China surprisingly holds mortgage rate, underwhelming move raises easing outlook concerns
- China’s one-year loan prime rate (LPR) was cut from 3.55 to 3.45 per cent, but the five-year LPR remained unchanged at 4.2 per cent
- Analysts have warned that a real impact on housing demand and the economy would require more than just rate cuts

02:09
China surprises market by keeping mortgage rate unchanged amid ongoing property crisis
China refrained from slashing its widely watched mortgage rate on Monday, in an unexpected move that raised market concerns over how the world’s second-largest economy will tackle the ongoing property crisis and also restore homebuyer confidence.

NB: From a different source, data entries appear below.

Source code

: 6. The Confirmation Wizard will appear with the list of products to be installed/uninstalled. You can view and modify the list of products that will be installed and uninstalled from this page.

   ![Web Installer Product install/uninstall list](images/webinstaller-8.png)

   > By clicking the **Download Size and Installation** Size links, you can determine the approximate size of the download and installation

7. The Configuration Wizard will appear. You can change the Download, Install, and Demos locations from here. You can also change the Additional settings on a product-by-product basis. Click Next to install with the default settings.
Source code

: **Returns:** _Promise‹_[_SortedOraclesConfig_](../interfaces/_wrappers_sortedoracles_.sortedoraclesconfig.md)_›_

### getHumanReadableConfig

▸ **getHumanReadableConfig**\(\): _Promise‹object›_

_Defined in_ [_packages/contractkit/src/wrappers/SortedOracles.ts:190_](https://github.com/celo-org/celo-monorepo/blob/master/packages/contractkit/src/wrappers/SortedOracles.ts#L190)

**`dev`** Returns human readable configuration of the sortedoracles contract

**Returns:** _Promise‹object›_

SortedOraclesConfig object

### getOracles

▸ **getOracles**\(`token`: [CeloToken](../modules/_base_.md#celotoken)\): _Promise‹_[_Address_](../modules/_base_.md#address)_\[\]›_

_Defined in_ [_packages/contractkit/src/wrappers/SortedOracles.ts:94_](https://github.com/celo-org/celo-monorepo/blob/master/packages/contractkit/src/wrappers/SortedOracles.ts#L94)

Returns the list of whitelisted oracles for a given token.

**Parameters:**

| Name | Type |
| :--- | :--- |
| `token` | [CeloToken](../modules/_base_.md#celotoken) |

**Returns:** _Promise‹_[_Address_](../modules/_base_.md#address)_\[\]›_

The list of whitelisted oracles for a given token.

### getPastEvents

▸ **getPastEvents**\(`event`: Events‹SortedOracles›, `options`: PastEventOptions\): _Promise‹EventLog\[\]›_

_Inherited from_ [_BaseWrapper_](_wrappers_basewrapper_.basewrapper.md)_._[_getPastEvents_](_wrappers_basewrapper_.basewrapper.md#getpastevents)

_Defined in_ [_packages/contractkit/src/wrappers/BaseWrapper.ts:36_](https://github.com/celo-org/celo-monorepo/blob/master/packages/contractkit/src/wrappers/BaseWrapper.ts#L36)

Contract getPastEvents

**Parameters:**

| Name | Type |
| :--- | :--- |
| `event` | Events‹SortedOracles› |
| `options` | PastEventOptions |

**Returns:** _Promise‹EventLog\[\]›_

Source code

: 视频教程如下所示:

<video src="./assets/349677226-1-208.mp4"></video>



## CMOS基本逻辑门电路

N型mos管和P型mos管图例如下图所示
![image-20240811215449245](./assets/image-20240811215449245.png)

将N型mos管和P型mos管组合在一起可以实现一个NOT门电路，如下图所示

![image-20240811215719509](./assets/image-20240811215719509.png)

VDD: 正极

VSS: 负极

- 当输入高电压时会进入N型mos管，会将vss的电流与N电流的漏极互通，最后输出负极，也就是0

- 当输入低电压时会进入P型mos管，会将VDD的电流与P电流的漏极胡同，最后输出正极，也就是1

The five-year loan prime rate (LPR) – which is a reference rate for mortgages – was left unchanged at 4.2 per cent at the August fixing, the People’s Bank of China (PBOC) said.
The central bank, though, only cut the one-year loan prime rate – the medium-term lending benchmark for corporate loans – from 3.55 to 3.45 per cent.
China’s stock market fell and the yuan weakened against the US dollar after the surprise move. The yuan deteriorated by as much as 0.4 per cent to 7.3094 per US dollar.
The rate cut of existing mortgage loans is already in the pipeline
The benchmark Shanghai Composite Index fell by as much as 1.2 per cent, while Shenzhen’s key market gauge declined by 1.3 per cent. Hong Kong’s Hang Seng Index, meanwhile, retraced by 1.8 per cent.